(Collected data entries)
+---+

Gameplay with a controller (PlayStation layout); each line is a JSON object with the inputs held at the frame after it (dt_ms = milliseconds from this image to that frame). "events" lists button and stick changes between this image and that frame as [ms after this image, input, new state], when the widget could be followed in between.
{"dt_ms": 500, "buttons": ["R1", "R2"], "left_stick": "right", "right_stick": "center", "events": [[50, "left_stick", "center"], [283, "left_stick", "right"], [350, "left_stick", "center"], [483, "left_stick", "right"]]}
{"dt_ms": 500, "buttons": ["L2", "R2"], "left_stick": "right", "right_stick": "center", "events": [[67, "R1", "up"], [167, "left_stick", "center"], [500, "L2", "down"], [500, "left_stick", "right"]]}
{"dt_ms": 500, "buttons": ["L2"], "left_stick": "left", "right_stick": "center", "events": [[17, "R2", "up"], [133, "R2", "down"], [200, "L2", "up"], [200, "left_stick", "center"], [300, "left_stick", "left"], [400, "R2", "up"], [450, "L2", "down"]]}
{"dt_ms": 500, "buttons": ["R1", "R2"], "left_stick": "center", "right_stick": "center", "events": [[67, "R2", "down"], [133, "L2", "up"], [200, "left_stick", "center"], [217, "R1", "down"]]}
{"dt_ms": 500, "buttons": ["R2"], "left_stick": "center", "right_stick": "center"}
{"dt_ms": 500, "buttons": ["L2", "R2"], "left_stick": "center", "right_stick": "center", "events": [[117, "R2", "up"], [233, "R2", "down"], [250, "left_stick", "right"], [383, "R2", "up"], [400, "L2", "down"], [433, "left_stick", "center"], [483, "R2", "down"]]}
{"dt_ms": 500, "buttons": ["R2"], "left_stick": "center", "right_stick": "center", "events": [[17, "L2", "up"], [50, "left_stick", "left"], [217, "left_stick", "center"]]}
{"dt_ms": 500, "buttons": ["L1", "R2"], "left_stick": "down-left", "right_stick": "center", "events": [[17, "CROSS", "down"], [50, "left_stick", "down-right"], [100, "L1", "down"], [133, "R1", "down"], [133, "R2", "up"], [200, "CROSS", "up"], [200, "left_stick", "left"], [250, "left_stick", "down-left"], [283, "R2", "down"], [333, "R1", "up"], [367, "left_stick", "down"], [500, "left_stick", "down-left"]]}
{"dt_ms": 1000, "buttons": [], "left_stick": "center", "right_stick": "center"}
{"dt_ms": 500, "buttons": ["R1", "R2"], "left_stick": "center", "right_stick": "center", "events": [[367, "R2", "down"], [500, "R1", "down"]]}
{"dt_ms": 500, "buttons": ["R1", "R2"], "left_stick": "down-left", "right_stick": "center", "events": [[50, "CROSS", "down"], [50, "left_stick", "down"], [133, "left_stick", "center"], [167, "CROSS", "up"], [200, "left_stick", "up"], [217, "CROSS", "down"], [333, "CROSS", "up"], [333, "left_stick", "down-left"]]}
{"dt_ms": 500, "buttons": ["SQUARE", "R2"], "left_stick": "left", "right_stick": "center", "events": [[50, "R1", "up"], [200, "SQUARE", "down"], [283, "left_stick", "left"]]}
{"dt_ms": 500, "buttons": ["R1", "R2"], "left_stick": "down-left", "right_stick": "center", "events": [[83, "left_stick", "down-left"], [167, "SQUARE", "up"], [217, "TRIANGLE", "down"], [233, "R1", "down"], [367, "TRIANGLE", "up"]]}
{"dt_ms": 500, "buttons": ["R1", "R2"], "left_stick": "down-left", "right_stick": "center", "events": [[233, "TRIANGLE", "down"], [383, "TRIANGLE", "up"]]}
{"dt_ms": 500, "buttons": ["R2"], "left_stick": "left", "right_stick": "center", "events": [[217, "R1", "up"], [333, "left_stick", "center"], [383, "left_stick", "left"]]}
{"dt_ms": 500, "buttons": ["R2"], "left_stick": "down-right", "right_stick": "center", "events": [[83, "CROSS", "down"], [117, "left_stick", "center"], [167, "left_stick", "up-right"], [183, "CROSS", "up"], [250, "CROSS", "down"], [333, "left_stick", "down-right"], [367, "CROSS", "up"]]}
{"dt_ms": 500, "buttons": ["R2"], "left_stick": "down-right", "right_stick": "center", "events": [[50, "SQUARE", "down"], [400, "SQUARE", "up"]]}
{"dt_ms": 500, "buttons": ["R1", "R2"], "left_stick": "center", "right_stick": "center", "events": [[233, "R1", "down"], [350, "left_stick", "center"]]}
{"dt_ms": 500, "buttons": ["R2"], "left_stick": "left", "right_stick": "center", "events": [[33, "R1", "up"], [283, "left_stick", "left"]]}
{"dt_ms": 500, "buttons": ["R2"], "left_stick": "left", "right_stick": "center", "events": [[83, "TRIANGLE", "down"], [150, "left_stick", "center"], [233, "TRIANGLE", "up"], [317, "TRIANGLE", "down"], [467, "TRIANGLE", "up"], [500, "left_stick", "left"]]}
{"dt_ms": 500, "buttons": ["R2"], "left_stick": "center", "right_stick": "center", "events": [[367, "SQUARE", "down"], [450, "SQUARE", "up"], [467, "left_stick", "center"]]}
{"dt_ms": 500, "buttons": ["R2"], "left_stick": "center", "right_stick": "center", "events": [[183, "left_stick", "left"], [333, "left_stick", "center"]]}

+---+

**What the task requires**
Return each line from the entries above that includes "SQUARE".

**Worked solution**
{"dt_ms": 500, "buttons": ["SQUARE", "R2"], "left_stick": "left", "right_stick": "center", "events": [[50, "R1", "up"], [200, "SQUARE", "down"], [283, "left_stick", "left"]]}
{"dt_ms": 500, "buttons": ["R1", "R2"], "left_stick": "down-left", "right_stick": "center", "events": [[83, "left_stick", "down-left"], [167, "SQUARE", "up"], [217, "TRIANGLE", "down"], [233, "R1", "down"], [367, "TRIANGLE", "up"]]}
{"dt_ms": 500, "buttons": ["R2"], "left_stick": "down-right", "right_stick": "center", "events": [[50, "SQUARE", "down"], [400, "SQUARE", "up"]]}
{"dt_ms": 500, "buttons": ["R2"], "left_stick": "center", "right_stick": "center", "events": [[367, "SQUARE", "down"], [450, "SQUARE", "up"], [467, "left_stick", "center"]]}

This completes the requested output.